MATERIAL SUPPLIED ▸
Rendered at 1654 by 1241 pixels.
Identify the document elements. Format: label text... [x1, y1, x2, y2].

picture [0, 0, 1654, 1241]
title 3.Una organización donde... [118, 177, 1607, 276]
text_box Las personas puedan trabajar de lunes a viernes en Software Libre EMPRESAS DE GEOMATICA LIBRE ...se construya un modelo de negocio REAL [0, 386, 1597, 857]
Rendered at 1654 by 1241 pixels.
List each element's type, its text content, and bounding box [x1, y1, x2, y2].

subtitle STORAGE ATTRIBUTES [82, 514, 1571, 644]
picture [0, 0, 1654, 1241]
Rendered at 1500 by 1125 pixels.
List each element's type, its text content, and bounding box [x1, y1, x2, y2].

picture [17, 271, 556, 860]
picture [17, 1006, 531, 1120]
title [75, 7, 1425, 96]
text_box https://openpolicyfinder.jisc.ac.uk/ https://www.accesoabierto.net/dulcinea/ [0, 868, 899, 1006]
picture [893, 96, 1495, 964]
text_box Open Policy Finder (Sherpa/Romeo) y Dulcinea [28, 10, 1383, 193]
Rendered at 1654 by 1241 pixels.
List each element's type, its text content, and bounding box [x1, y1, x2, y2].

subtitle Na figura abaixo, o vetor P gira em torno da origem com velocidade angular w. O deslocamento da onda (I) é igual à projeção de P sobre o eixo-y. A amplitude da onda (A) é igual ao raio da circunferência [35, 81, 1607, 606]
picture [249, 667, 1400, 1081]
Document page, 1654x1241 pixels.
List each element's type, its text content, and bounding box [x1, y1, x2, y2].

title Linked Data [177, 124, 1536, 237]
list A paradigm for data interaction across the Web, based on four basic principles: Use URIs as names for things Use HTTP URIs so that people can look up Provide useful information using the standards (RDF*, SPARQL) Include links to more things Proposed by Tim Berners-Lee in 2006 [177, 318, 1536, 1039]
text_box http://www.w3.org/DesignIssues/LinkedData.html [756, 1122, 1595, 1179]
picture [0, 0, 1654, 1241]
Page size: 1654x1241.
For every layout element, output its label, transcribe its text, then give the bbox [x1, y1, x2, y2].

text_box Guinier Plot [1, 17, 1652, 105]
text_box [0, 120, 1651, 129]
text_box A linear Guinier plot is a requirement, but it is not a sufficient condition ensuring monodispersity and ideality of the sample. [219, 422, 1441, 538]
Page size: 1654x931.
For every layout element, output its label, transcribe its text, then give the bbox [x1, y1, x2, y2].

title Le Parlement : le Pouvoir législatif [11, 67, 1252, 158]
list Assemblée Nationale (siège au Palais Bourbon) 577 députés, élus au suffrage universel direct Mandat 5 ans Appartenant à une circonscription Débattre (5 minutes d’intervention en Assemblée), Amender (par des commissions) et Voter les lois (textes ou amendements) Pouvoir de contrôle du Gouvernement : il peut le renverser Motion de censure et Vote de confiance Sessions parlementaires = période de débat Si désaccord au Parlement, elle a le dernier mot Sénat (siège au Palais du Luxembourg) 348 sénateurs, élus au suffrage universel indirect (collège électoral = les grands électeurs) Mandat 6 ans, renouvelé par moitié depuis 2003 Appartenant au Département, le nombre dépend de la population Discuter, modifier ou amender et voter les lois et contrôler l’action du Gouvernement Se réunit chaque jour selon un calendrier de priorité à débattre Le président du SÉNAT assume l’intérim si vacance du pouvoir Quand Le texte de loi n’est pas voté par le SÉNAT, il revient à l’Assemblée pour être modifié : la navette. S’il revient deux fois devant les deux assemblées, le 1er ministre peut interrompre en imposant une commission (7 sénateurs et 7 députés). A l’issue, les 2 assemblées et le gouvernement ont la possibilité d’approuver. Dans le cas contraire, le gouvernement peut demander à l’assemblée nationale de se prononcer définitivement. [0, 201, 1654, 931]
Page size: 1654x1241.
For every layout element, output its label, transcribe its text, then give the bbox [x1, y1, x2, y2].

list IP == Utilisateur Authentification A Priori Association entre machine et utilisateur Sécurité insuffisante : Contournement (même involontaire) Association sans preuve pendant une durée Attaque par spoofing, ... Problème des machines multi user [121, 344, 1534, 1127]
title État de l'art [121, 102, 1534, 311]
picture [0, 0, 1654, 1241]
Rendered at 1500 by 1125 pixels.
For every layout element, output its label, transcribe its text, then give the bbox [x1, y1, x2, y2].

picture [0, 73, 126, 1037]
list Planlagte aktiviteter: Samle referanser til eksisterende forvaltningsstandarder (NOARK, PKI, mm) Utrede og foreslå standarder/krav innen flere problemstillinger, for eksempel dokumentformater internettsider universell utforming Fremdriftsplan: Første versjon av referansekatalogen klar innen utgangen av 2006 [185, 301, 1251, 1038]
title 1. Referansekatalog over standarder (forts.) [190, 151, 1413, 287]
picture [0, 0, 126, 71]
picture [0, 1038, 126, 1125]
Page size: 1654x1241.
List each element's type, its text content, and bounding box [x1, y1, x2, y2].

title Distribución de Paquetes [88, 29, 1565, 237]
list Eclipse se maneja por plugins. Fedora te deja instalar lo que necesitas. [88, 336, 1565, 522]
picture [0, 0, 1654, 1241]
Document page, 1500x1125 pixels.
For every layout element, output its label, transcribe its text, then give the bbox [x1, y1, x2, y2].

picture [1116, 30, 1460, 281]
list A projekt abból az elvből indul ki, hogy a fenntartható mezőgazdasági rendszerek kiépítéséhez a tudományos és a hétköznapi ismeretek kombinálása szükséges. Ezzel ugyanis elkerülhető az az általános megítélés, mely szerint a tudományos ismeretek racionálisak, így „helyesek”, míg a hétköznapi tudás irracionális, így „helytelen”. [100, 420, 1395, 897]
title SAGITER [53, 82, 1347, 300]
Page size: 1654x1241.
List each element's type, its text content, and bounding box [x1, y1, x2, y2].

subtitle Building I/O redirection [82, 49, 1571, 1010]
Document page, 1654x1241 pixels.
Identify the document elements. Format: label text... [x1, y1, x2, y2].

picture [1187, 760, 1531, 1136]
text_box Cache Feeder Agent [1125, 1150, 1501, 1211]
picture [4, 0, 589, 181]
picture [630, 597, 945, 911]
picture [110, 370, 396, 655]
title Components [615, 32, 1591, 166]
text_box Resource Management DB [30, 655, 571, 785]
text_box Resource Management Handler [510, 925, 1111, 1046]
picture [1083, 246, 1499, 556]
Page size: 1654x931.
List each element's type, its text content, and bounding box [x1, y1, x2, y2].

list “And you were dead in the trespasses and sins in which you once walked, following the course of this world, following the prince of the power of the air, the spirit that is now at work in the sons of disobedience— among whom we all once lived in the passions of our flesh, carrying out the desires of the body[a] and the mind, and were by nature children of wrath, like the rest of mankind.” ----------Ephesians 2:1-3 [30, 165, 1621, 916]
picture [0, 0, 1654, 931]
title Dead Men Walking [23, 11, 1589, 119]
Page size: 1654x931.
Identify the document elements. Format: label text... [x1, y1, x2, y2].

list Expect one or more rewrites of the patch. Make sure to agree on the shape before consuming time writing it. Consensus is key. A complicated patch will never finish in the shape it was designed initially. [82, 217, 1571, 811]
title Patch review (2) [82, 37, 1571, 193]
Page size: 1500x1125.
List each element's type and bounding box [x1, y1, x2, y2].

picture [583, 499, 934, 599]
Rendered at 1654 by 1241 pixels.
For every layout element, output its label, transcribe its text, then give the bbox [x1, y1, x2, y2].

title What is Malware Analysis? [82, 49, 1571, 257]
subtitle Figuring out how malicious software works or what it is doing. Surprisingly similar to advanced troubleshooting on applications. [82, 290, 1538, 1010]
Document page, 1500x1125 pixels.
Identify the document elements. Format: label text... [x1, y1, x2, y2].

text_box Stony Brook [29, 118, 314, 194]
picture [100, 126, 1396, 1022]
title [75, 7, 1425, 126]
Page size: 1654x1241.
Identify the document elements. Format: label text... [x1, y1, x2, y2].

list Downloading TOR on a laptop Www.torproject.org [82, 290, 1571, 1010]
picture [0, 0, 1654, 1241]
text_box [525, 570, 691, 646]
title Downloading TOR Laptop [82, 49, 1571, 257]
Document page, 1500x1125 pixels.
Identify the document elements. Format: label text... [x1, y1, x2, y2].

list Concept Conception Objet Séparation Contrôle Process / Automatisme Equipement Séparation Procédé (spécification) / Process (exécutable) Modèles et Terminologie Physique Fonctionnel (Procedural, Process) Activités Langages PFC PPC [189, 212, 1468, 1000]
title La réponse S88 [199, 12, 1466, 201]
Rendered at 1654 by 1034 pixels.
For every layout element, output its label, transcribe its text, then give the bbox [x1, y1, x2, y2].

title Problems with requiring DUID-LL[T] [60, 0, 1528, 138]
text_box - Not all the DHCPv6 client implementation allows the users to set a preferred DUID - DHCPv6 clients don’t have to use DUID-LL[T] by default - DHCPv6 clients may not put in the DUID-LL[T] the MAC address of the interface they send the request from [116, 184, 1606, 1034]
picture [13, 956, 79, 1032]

WHAT TO DO ▸
Render the stretch of the entries from the line containing "Rendered at 1654 by 1034 pixels." through the end of the entries as a JSON list of strings, one string per line, with blank lines left out.

RESULT ▸
[
  "Rendered at 1654 by 1034 pixels.",
  "For every layout element, output its label, transcribe its text, then give the bbox [x1, y1, x2, y2].",
  "title Problems with requiring DUID-LL[T] [60, 0, 1528, 138]",
  "text_box - Not all the DHCPv6 client implementation allows the users to set a preferred DUID - DHCPv6 clients don’t have to use DUID-LL[T] by default - DHCPv6 clients may not put in the DUID-LL[T] the MAC address of the interface they send the request from [116, 184, 1606, 1034]",
  "picture [13, 956, 79, 1032]"
]